**Exercise objective**
Each record that follows is to be reproduced verbatim.

**Records from a data collection**
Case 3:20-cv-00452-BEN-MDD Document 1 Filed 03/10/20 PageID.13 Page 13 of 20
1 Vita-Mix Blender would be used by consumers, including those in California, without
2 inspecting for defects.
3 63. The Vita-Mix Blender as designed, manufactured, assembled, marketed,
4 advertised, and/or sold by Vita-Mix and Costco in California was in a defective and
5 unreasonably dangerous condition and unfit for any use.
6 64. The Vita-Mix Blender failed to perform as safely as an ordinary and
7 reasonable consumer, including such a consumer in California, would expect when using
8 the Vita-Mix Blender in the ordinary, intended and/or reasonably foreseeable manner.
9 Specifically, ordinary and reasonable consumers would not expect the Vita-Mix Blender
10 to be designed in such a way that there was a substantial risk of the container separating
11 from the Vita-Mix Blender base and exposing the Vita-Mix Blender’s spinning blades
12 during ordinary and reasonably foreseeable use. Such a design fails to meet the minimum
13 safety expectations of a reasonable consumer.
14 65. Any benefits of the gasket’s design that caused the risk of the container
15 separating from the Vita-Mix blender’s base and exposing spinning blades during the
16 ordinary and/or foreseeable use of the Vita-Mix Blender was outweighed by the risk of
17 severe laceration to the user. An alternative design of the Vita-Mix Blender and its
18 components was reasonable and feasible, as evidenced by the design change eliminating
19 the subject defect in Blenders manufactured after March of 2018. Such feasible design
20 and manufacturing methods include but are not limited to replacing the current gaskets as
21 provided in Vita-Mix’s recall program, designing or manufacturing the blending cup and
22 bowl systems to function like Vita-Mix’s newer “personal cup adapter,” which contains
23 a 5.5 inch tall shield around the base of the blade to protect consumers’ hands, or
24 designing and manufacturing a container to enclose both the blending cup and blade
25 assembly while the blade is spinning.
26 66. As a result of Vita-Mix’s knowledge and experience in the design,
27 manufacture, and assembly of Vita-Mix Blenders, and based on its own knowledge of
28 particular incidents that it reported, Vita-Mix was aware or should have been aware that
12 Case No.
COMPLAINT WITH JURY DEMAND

**Result of the exercise**
Case 3:20-cv-00452-BEN-MDD Document 1 Filed 03/10/20 PageID.13 Page 13 of 20
1 Vita-Mix Blender would be used by consumers, including those in California, without
2 inspecting for defects.
3 63. The Vita-Mix Blender as designed, manufactured, assembled, marketed,
4 advertised, and/or sold by Vita-Mix and Costco in California was in a defective and
5 unreasonably dangerous condition and unfit for any use.
6 64. The Vita-Mix Blender failed to perform as safely as an ordinary and
7 reasonable consumer, including such a consumer in California, would expect when using
8 the Vita-Mix Blender in the ordinary, intended and/or reasonably foreseeable manner.
9 Specifically, ordinary and reasonable consumers would not expect the Vita-Mix Blender
10 to be designed in such a way that there was a substantial risk of the container separating
11 from the Vita-Mix Blender base and exposing the Vita-Mix Blender’s spinning blades
12 during ordinary and reasonably foreseeable use. Such a design fails to meet the minimum
13 safety expectations of a reasonable consumer.
14 65. Any benefits of the gasket’s design that caused the risk of the container
15 separating from the Vita-Mix blender’s base and exposing spinning blades during the
16 ordinary and/or foreseeable use of the Vita-Mix Blender was outweighed by the risk of
17 severe laceration to the user. An alternative design of the Vita-Mix Blender and its
18 components was reasonable and feasible, as evidenced by the design change eliminating
19 the subject defect in Blenders manufactured after March of 2018. Such feasible design
20 and manufacturing methods include but are not limited to replacing the current gaskets as
21 provided in Vita-Mix’s recall program, designing or manufacturing the blending cup and
22 bowl systems to function like Vita-Mix’s newer “personal cup adapter,” which contains
23 a 5.5 inch tall shield around the base of the blade to protect consumers’ hands, or
24 designing and manufacturing a container to enclose both the blending cup and blade
25 assembly while the blade is spinning.
26 66. As a result of Vita-Mix’s knowledge and experience in the design,
27 manufacture, and assembly of Vita-Mix Blenders, and based on its own knowledge of
28 particular incidents that it reported, Vita-Mix was aware or should have been aware that
12 Case No.
COMPLAINT WITH JURY DEMAND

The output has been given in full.